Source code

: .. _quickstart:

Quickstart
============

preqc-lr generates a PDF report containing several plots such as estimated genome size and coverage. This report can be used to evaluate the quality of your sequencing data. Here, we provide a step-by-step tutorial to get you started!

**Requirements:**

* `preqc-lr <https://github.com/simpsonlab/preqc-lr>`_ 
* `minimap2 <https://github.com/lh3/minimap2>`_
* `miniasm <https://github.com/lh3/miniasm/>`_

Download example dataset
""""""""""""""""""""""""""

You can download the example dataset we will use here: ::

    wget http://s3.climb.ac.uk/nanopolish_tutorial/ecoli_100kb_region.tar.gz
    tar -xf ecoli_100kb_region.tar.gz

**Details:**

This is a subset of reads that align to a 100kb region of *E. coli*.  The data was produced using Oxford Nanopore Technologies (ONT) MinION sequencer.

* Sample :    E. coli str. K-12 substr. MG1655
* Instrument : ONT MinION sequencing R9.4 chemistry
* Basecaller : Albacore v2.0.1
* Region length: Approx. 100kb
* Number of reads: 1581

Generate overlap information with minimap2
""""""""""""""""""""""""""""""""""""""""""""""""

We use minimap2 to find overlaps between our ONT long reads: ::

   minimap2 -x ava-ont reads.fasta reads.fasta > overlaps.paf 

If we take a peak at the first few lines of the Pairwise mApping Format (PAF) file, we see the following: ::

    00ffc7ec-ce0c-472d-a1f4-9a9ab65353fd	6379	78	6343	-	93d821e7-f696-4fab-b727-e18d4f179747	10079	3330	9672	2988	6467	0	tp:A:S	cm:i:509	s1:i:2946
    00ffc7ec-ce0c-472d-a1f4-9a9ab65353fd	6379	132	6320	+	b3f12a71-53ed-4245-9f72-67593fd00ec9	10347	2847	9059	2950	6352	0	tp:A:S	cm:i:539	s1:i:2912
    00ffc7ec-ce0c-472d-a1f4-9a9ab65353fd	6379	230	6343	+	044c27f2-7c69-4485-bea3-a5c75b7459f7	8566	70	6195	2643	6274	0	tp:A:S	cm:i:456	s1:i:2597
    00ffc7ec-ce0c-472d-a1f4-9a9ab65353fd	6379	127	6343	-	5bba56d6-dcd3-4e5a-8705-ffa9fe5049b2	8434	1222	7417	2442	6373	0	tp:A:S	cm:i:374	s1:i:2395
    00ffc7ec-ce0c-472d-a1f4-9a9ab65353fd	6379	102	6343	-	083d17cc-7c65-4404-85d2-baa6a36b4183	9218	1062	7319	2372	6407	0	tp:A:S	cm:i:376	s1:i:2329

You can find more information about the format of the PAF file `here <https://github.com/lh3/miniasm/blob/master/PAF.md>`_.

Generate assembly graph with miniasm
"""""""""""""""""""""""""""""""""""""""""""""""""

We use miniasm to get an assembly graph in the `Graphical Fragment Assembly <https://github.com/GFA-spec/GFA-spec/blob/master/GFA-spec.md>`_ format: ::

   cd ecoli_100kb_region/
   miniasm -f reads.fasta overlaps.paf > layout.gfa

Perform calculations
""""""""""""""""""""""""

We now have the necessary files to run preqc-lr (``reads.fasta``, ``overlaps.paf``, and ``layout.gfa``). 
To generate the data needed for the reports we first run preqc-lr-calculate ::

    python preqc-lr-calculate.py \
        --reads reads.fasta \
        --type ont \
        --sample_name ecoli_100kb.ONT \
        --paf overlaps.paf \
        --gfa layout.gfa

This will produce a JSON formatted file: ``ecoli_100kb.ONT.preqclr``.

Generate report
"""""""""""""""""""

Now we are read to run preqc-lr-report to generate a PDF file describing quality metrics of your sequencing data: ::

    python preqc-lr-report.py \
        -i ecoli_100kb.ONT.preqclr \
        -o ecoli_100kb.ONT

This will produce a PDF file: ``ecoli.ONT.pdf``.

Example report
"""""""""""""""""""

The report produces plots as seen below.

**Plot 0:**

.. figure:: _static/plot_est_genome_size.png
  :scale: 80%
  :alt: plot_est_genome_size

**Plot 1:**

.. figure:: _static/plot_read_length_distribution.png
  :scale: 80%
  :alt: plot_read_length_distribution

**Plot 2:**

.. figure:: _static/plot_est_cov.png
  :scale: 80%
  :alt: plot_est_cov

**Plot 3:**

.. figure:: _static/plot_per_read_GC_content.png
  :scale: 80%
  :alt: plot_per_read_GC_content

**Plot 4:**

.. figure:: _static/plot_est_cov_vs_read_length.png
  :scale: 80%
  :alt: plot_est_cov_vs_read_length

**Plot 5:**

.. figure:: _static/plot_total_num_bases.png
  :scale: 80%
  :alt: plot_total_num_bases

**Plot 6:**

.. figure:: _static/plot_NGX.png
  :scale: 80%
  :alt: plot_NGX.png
────
▸ **INSTRUCTIONS TO FOLLOW**: Output, from the data above, the lines from the line with "This is a subset" to the line with "sequencing R9.4 chemistry" exactly as they stand, both ends included and nothing else.

▸ **TASK RESULT**:
This is a subset of reads that align to a 100kb region of *E. coli*.  The data was produced using Oxford Nanopore Technologies (ONT) MinION sequencer.

* Sample :    E. coli str. K-12 substr. MG1655
* Instrument : ONT MinION sequencing R9.4 chemistry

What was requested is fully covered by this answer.